Raff Symphonies

Record and Artist Details

Composer or Director: (Joseph) Joachim Raff

Label: Marco Polo

Media Format: CD or Download

Media Runtime: 80

Mastering:

DDD

Catalogue Number: 8 223362

Tracks:

Composition Artist Credit
Symphony No. 8 in A, 'Frühlingsklänge' (Joseph) Joachim Raff, Composer
(Joseph) Joachim Raff, Composer
Slovak State Philharmonic Orchestra, Kosice
Urs Schneider, Conductor
Symphony No. 9, 'Im Sommer' (Joseph) Joachim Raff, Composer
(Joseph) Joachim Raff, Composer
Slovak State Philharmonic Orchestra, Kosice
Urs Schneider, Conductor
Hot on the heels of Raff's Third Symphony Im Walde, which I reviewed last month, come two more of his programme symphonies, part of a cycle evoking the four seasons that was possibly suggested by Spohr's Seasons Symphony (No. 9). As usual, Raff gives his movements descriptive titles—''Spring's Return'', ''The First Spring Bouquet'' and so on; and in each of the works it is the scherzos, with their supernatural associations, that contain the most vivid and memorable music. That of No. 8 (1876) graphically depicts the witches' revels on Walpurgis Night (May 1st), with its shrieking, cackling woodwind and deep, baleful brass—a tour de force, this, for all its echoes of Berlioz's ''Witches' Sabbath'' and Mendelssohn's Erste Walpurgisnacht Cantata. The other movements, despite their conscientious craftsmanship and expert orchestration, wear less well: the first has a beautiful atmospheric in tempo introduction (a Raff speciality), but, like the finale, suffers from rhythmic squareness and a tendency to ramble inconsequentially, while the homely slow movement is pleasantly euphonious but ultimately anodyne.

### Complete the following
1 > Answer these questions from the Raff symphonies review:
(a) Which label released the recording?
(b) Who conducts the orchestra?
(c) What does the scherzo of Symphony No. 8 depict?
2 > Write a continuation of the Raff symphonies review, starting right after its last sentence.

Stored entries:
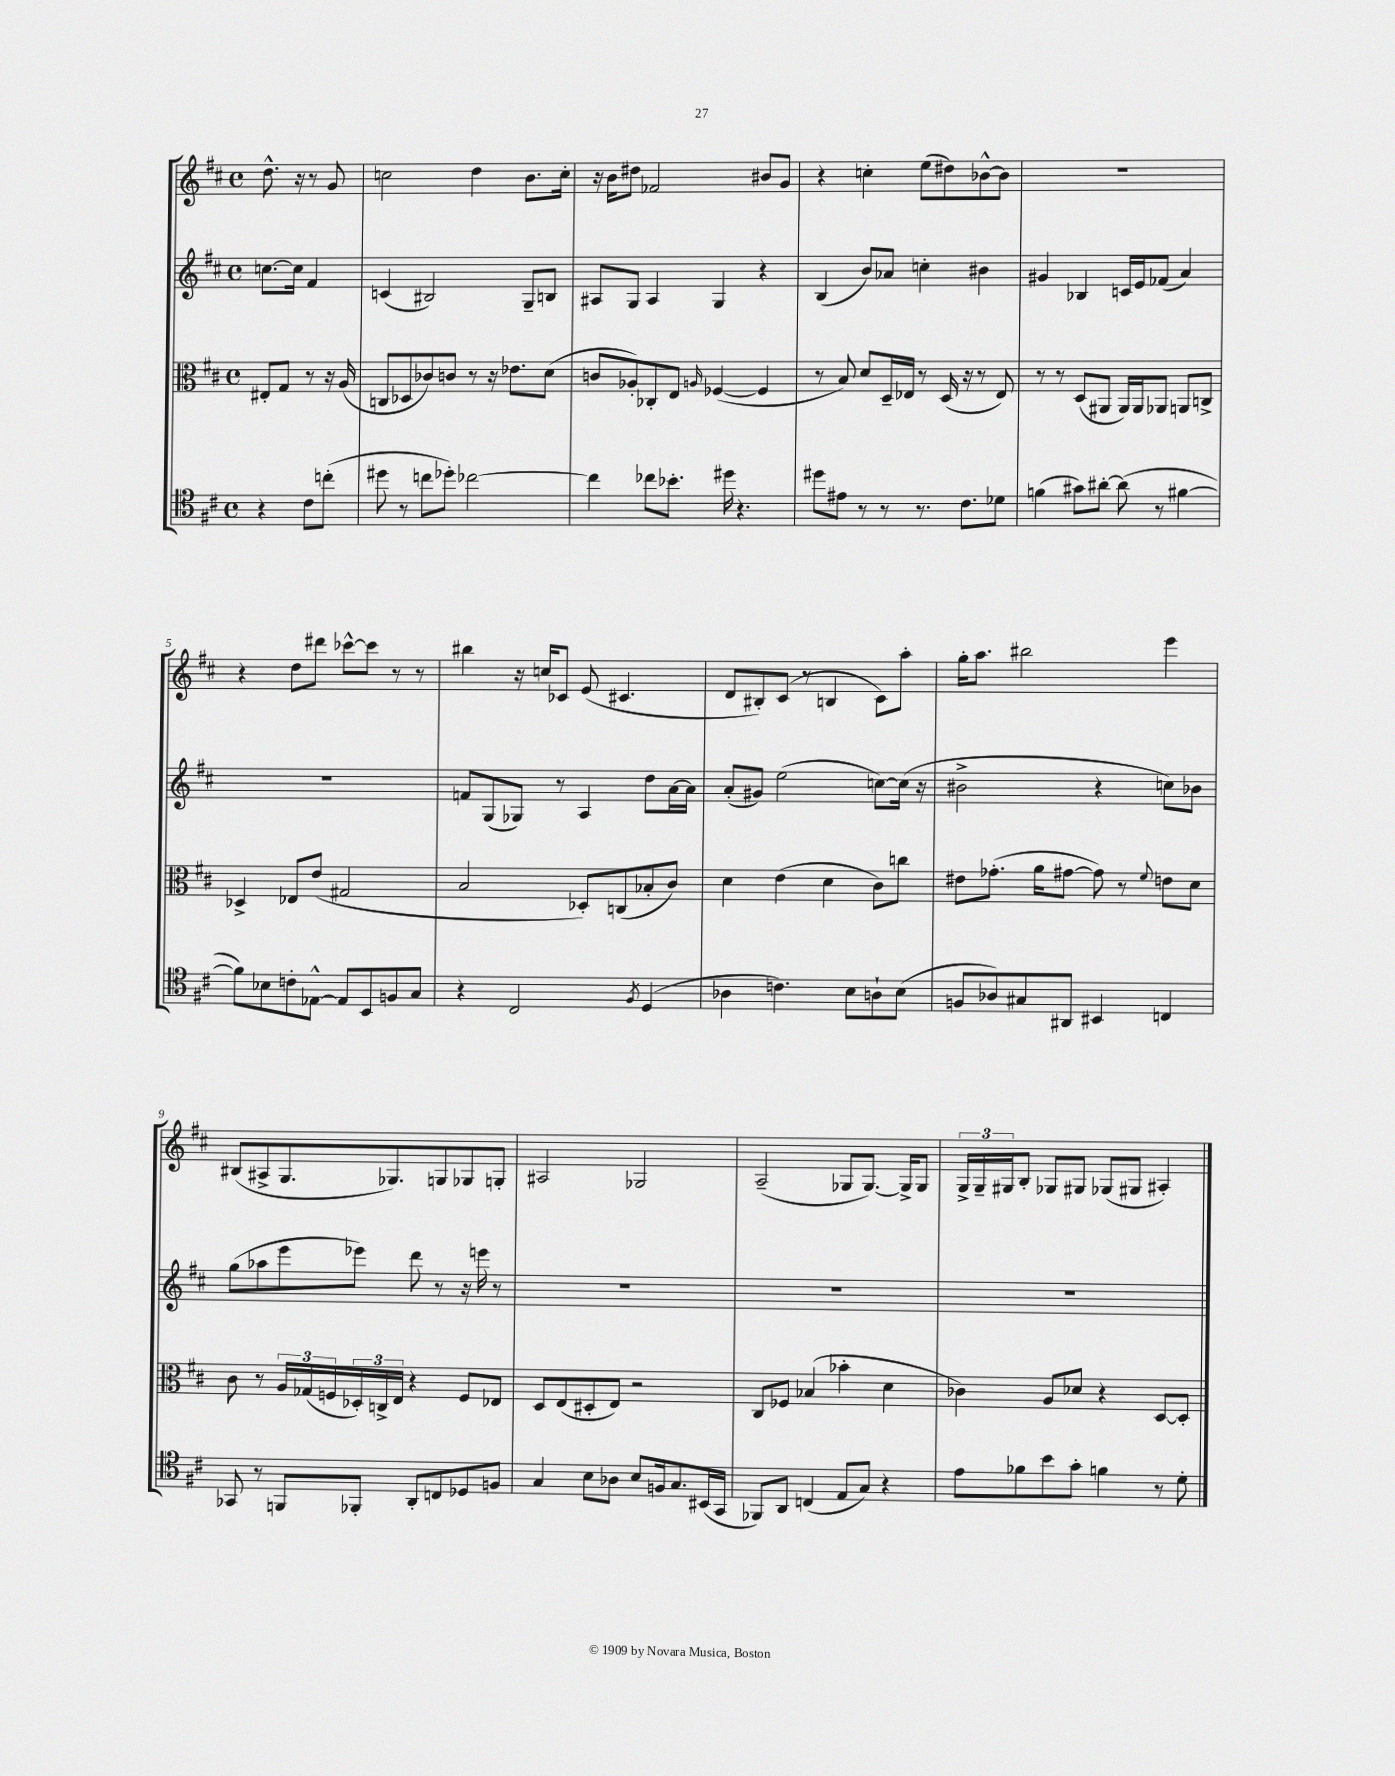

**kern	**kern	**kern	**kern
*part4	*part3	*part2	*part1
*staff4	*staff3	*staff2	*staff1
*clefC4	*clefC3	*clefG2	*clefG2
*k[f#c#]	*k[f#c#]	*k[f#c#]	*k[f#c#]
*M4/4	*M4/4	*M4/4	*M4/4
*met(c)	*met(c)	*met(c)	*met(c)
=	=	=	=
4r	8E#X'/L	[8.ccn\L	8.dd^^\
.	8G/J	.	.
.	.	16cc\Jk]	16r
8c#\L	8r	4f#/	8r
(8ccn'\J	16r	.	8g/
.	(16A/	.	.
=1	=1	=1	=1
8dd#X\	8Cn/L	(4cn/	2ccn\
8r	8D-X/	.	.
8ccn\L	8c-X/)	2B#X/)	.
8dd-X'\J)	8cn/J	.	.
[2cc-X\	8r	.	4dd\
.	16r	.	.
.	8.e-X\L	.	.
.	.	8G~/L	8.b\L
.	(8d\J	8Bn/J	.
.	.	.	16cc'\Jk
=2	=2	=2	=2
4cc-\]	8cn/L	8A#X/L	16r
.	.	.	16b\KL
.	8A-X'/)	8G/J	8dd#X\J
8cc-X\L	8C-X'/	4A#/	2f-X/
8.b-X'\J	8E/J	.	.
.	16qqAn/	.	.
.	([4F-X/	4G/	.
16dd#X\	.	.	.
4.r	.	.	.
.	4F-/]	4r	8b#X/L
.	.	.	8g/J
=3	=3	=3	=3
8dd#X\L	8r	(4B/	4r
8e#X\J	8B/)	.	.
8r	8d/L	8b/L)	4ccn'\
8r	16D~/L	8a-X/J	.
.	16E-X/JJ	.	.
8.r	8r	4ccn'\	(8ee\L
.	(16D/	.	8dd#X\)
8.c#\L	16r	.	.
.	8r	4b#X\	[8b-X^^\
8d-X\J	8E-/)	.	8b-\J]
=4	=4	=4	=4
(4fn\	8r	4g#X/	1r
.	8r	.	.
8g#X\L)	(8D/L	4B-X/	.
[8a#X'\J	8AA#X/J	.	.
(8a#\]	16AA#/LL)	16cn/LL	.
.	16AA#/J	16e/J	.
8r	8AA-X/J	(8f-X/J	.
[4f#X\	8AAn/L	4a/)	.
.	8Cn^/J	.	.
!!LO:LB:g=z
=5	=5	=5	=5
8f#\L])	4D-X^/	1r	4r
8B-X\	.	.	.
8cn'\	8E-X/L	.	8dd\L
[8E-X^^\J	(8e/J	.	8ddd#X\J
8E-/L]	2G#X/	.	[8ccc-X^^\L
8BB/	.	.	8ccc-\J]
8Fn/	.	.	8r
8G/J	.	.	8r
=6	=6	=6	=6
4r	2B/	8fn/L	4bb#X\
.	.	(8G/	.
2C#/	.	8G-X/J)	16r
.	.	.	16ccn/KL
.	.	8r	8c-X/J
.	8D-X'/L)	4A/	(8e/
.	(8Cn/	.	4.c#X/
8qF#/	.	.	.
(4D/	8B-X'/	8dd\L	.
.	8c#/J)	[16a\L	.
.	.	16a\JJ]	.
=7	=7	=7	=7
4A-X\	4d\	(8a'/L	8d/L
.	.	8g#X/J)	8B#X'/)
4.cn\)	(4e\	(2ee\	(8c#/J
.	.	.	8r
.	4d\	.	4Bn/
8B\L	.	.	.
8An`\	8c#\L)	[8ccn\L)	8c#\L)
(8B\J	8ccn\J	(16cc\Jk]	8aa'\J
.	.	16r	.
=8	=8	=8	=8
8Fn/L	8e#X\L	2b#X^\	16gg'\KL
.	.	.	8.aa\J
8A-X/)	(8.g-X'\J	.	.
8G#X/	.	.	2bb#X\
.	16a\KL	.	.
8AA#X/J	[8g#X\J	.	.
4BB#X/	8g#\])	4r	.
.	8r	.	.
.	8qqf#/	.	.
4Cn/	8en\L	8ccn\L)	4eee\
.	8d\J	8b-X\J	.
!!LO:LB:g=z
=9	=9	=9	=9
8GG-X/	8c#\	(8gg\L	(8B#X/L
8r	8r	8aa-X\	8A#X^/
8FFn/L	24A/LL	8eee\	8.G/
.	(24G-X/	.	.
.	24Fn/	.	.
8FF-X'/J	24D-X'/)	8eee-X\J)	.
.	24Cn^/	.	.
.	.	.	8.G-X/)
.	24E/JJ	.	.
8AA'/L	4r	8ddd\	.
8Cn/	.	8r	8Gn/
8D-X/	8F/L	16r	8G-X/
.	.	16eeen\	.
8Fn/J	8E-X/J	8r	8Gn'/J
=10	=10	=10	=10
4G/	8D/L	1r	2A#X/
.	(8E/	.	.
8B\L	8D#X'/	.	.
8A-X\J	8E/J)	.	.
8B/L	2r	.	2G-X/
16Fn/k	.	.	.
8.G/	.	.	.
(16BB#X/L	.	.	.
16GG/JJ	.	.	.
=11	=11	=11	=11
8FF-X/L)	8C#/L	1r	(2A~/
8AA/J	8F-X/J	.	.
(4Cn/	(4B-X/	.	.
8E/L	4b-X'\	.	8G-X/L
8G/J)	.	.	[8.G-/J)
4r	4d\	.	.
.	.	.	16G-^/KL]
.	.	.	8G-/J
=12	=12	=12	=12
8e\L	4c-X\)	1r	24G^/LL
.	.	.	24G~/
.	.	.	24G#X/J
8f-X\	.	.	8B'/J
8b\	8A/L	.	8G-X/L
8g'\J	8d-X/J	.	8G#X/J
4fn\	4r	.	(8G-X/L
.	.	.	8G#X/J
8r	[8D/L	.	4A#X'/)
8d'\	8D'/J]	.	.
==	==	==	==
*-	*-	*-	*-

### Answers to the exercises
1 >
(a) Marco Polo
(b) Urs Schneider
(c) The witches' revels on Walpurgis Night (May 1st)

2 >
The Summer Symphony of 1878 is more consistently successful—less prolix and more distinctive in its ideas. Again there is an imaginative introduction, with shimmering string textures suggesting the heat of the day; and the first subject is a delightfully jaunty folk-tune on the clarinet. The duple-time scherzo, entitled ''Elves' Hunt'', is full of flickering, evanescent woodwind figures that recall Mendelssohn's Midsummer Night's Dream scherzo, though Raff also introduces a romantic duet for solo cello and viola. If the pastoral slow movement (marked, with a nod to Virgil, ''Ekloge'') tends to meander after the oboe's initial evocation of shepherds' pipes, the finale, a celebration of the harvest, is, for Raff, unusually terse, growing from a noble, hymnlike theme to a rousing apotheosis.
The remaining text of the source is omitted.